Report: Kopp Admits Killing Doctor
Anti-abortion rights activist James Kopp admitted in a jailhouse interview that he killed a doctor who provided abortions, but said he only intended to wound the man, the Buffalo News reported.
"The truth is not that I regret shooting Dr. (Barnett) Slepian. I regret that he died," Kopp told the newspaper in an interview published Wednesday. "I aimed at his shoulder. The bullet took a crazy ricochet, and that's what killed him. One of my goals was to keep Dr. Slepian alive, and I failed at that goal."
Kopp, 47, said his outrage over abortion prompted him to shoot Slepian on Oct. 23, 1998, as the doctor warmed soup in the kitchen of his suburban Amherst home.
Kopp quickly became one of the FBI's most-wanted fugitives and was captured in France in March 2001. He has pleaded innocent to charges of second-degree murder and interfering with the right to an abortion and is scheduled to go on trial in February.
He told the newspaper he decided to make a public confession because he believes his supporters have been misled, and he wants them to know the reasons behind his actions. He also said he feels sorrow for Slepian's wife and four sons.
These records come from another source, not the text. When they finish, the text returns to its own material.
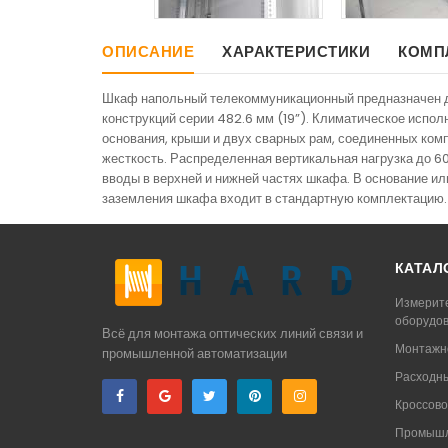
ОПИСАНИЕ
ХАРАКТЕРИСТИКИ
КОМП
Шкаф напольный телекоммуникационный предназначен дл
конструкций серии 482.6 мм (19”). Климатическое испо
основания, крыши и двух сварных рам, соединенных ком
жесткость. Распределенная вертикальная нагрузка до 6
вводы в верхней и нижней частях шкафа. В основание 
заземления шкафа входит в стандартную комплектацию.
КАТАЛ
Измерит
оборудо
Всё для монтажа оптических линий связи и
Монтажн
промышленной автоматизации
Расходн
Кроссово
Промышл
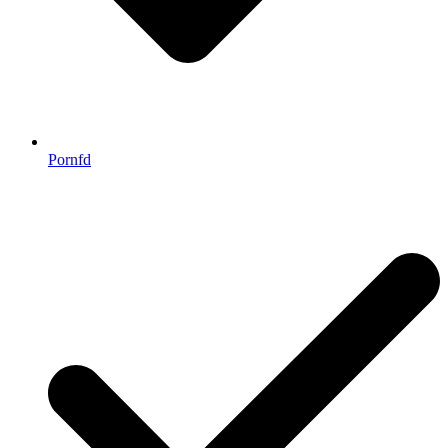
Pornfd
"To pick up a gun and aim it at another human being and to fire, it's not a human thing to do," Kopp said. "It's not nice. It's not pleasant. It's gory, it's bloody. It overcomes every human instinct.
"The only thing that would be worse, to me, would be to do nothing, and to allow abortions to continue."
Kopp said he selected Slepian's name out of a telephone book and that he had never read any news accounts about Slepian or ever participated in Buffalo protests before the shooting. No one in the Buffalo anti-abortion rights community recommended Slepian as a target, he told The Buffalo News.
Kopp said he targeted Slepian largely because his home was "vulnerable" because it had a rear window facing some woods.
Kopp said he scouted Slepian's neighborhood about six times over the course of a year before the attack. Twice, Kopp had his gun and was ready to shoot if he saw Slepian at the rear window, he said.
Kopp told the newspaper he shot the physician in the back of his left shoulder and was "horrified" when he later learned that the bullet glanced off a bone and caused internal injuries that killed the doctor.
"I didn't intend to kill Dr. Slepian," Kopp said. "Why do you think I used force against Dr. Slepian when he was within 10 hours of taking the lives of 25 babies? The question answers itself."
Kopp spoke with two reporters from The Buffalo News in the Erie County Holding Center last week with his new attorney, Bruce A. Barket.
Kopp's admission and his anti-abortion rights views are expected to be the basis of his defense, when his murder trial begins in Erie County Court.
Slepian's killing was one of several violent acts against abortion providers in the past decade.
In March, 1993, Dr. David Gunn was shot and killed in Pensacola, Fla. In August of that year, Dr. George Tiller was shot in Kansas. In 1994, Dr. John Britton and another man were killed in Pensacola, and two receptionists were killed at clinics in Brookline, Mass. Another doctor and another woman were killed in other incidents that year. Three other doctors were shot from 1995 to 1997.
Slepian was one of several doctors listed on an anti-abortion rights web site called "The Nuremburg Files," which listed doctors who were killed with a strike through their names, until compelled to stop doing so by a federal court.